Poster abstracts
Poster number 29 submitted by Caleb Embree
Disruption of spliceosomal proteins reduces NMD efficiency
Caleb Embree (Department of Molecular Genetics, Center for RNA Biology, Ohio State University), Andreas Stephanou (Department of Molecular Genetics, Ohio State University), Guramrit Singh (Department of Molecular Genetics, Center for RNA Biology, Ohio State University)
Abstract:
Regulation of the RNA lifecycle is critical to ensure proper protein production. Pre-mRNA splicing is an early RNA processing step that is tied to other downstream regulatory steps. Most notably is nonsense mediated mRNA decay (NMD), a quality control pathway that monitors translation for premature termination. Using data from the ENCODE consortium we have analyzed changes in RNA following knockdown of proteins involved in the catalytic process of splicing.
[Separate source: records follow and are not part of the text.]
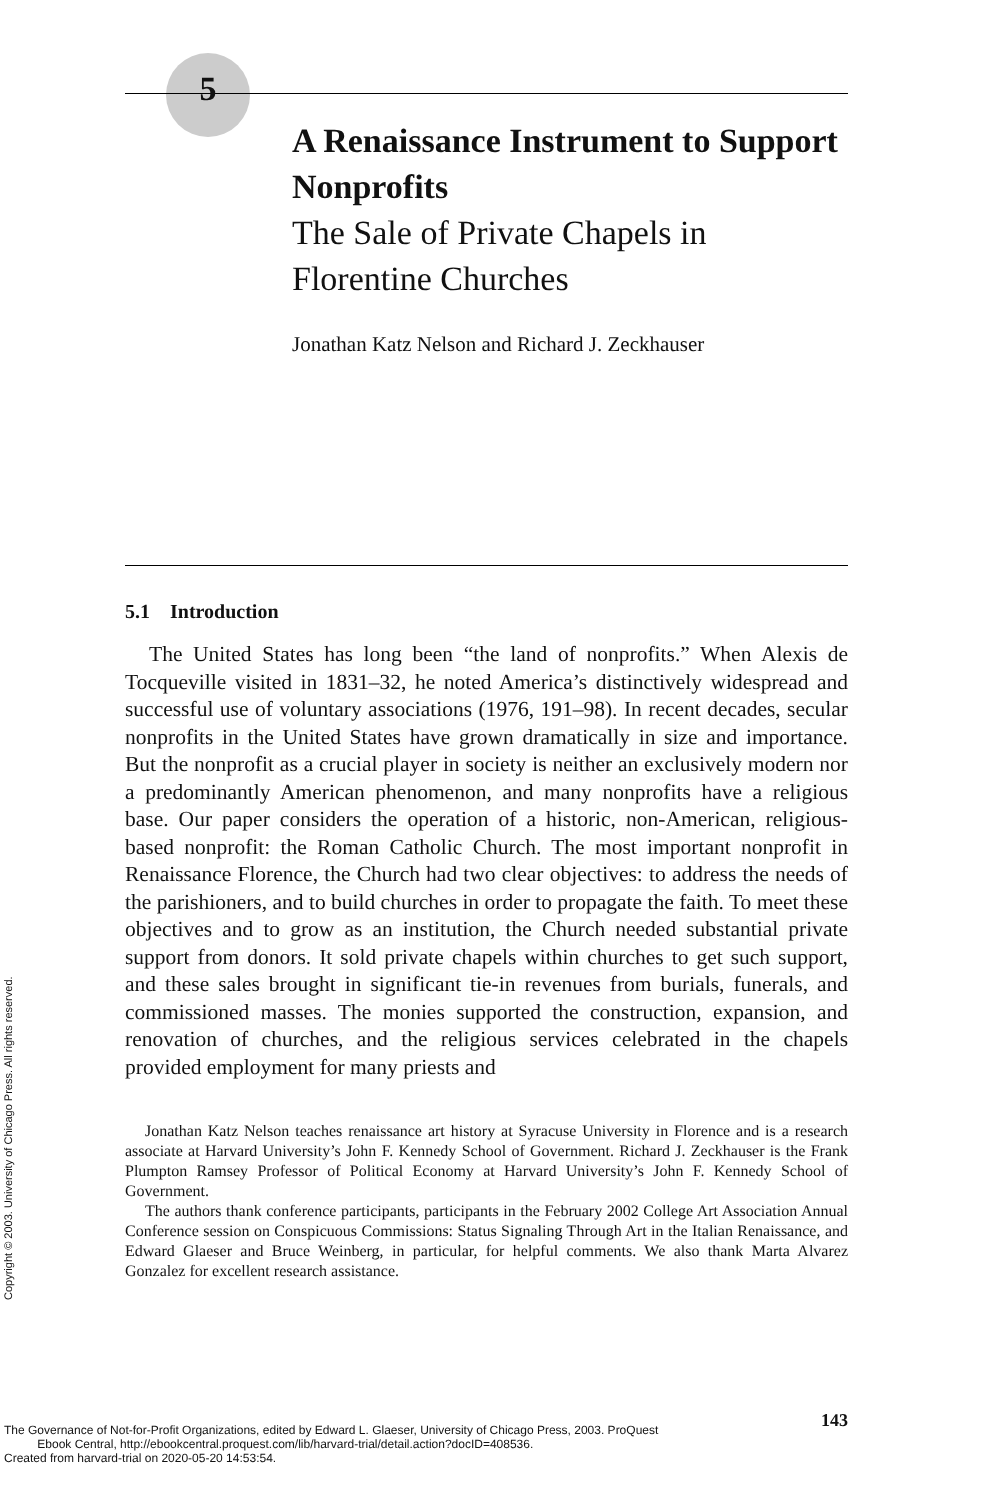5
A Renaissance Instrument to Support Nonprofits
The Sale of Private Chapels in Florentine Churches
Jonathan Katz Nelson and Richard J. Zeckhauser
5.1 Introduction
The United States has long been “the land of nonprofits.” When Alexis de Tocqueville visited in 1831–32, he noted America’s distinctively widespread and successful use of voluntary associations (1976, 191–98). In recent decades, secular nonprofits in the United States have grown dramatically in size and importance. But the nonprofit as a crucial player in society is neither an exclusively modern nor a predominantly American phenomenon, and many nonprofits have a religious base. Our paper considers the operation of a historic, non-American, religious-based nonprofit: the Roman Catholic Church. The most important nonprofit in Renaissance Florence, the Church had two clear objectives: to address the needs of the parishioners, and to build churches in order to propagate the faith. To meet these objectives and to grow as an institution, the Church needed substantial private support from donors. It sold private chapels within churches to get such support, and these sales brought in significant tie-in revenues from burials, funerals, and commissioned masses. The monies supported the construction, expansion, and renovation of churches, and the religious services celebrated in the chapels provided employment for many priests and
Jonathan Katz Nelson teaches renaissance art history at Syracuse University in Florence and is a research associate at Harvard University’s John F. Kennedy School of Government. Richard J. Zeckhauser is the Frank Plumpton Ramsey Professor of Political Economy at Harvard University’s John F. Kennedy School of Government.
The authors thank conference participants, participants in the February 2002 College Art Association Annual Conference session on Conspicuous Commissions: Status Signaling Through Art in the Italian Renaissance, and Edward Glaeser and Bruce Weinberg, in particular, for helpful comments. We also thank Marta Alvarez Gonzalez for excellent research assistance.
Copyright © 2003. University of Chicago Press. All rights reserved.
143
The Governance of Not-for-Profit Organizations, edited by Edward L. Glaeser, University of Chicago Press, 2003. ProQuest
Ebook Central, http://ebookcentral.proquest.com/lib/harvard-trial/detail.action?docID=408536.
Created from harvard-trial on 2020-05-20 14:53:54.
Knockdown of these proteins results in the overwhelming of the NMD pathway and stabilization of NMD targets. To examine the disruption of a spliceosomal protein in a disease context we examined EFTUD2, a GTPase in the U5 snRNP. A number of pathogenic mutations in EFTUD2 reduce interactions with other members of the U5 snRNP, preventing EFTUD2's role in spliceosome activation.